Monday, February 08, 2010

Sorry, Wrong Box

Rejection and lonliness are overwhelming feelings. For as long as I can remember, I've never quite meant to others, what they've meant to me. Its hard to put into words, but its as if my entire being is a misunderstanding. Every time I find out a friendship isn't as important to the other person, or that it means too much but not in the right way, I'm confused yet again. Dave is in love with me, but now he's not. Roy is dying of cancer, yet rejects my offer to visit. Every time I thought I was in a category it turns out I'm not. Dave was family to me. Yet was secretly in love with me. You cannot unring a bell. I'll never feel the same way about him again. Its ruined. Roy means so much to me. But that chapter of his life is closed.

I feel as if everyone says, "I will love you how I want to love you." and nothing is ever mutual. I'm trying to balance so much and in the end I feel awkward and uneasy. I feel rejected and lonely. I try to stay on top of the depression, but my brain starts to think back and find every instance in my past where this has happened before. Is there something fundamentally wrong with me? Why am I always either being loved too much past the boundary line, or cast aside like a used tissue? Is this how friendship and family is supposed to feel?
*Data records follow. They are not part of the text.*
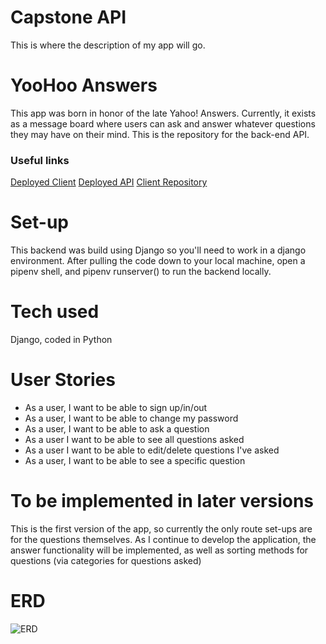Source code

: # Capstone API

This is where the description of my app will go.

# YooHoo Answers
This app was born in honor of the late Yahoo! Answers. Currently, it exists as a message board where users can ask and answer whatever questions they may have on their mind.
This is the repository for the back-end API.
### Useful links
[Deployed Client](https://thelenaburger.github.io/capstone-client/)
[Deployed API](https://yoohoo-answers-api.herokuapp.com)
[Client Repository](https://github.com/TheLenaburger/capstone-client)


# Set-up
This backend was build using Django so you'll need to work in a django environment. After pulling the code down to your local machine, open a pipenv shell, and pipenv runserver() to run the backend locally.

# Tech used
Django, coded in Python

# User Stories
- As a user, I want to be able to sign up/in/out
- As a user, I want to be able to change my password
- As a user, I want to be able to ask a question
- As a user I want to be able to see all questions asked
- As a user I want to be able to edit/delete questions I've asked
- As a user, I want to be able to see a specific question

# To be implemented in later versions
This is the first version of the app, so currently the only route set-ups are for the questions themselves. As I continue to develop the application, the answer functionality will be implemented, as well as sorting methods for questions (via categories for questions asked)

# ERD
![ERD](https://i.imgur.com/EfWxlt6.jpeg)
It sucks to be honest. Everyone is finally feeling better in the house, and I can't get over this cloud of sadness. My jaw is stuck closed, so I've been on a liquid/soft food diet for weeks. I've lost a bit of weight because of it too. Thats the good part.  The bad part is the pain and stiffness and tension that I have on my face and head all the time. Pain medication and muscle relaxants are all that help me. I have appointments at UNE, I guess they have a TMJ center. I was scheduled for last week but I had strep throat and was completely out of commission. Now that I've had some antibiotics in me I'm feeling much better. The jaw however is not.

I should post this entry before something comes up and it never gets added. I have 5 or so already that are still drafts that won't ever be completed. I had to vent about my feelings today I guess. I feel worthless and lost. So many feelings discarded, switched. I feel manipulated and used. I dunno.. maybe I don't even have a reason to feel that way. All I know is, whenever I get comfortable with people and start to trust them.. they let me down. Whenever I think I'm putting people in the right catagories, at the worst possible moment they say, "Sorry, you put me in the wrong box." No I didn't. I put you where you were supposed to be. Why are you trying to change boxes? Why isn't anyone ever satisfied with what they have?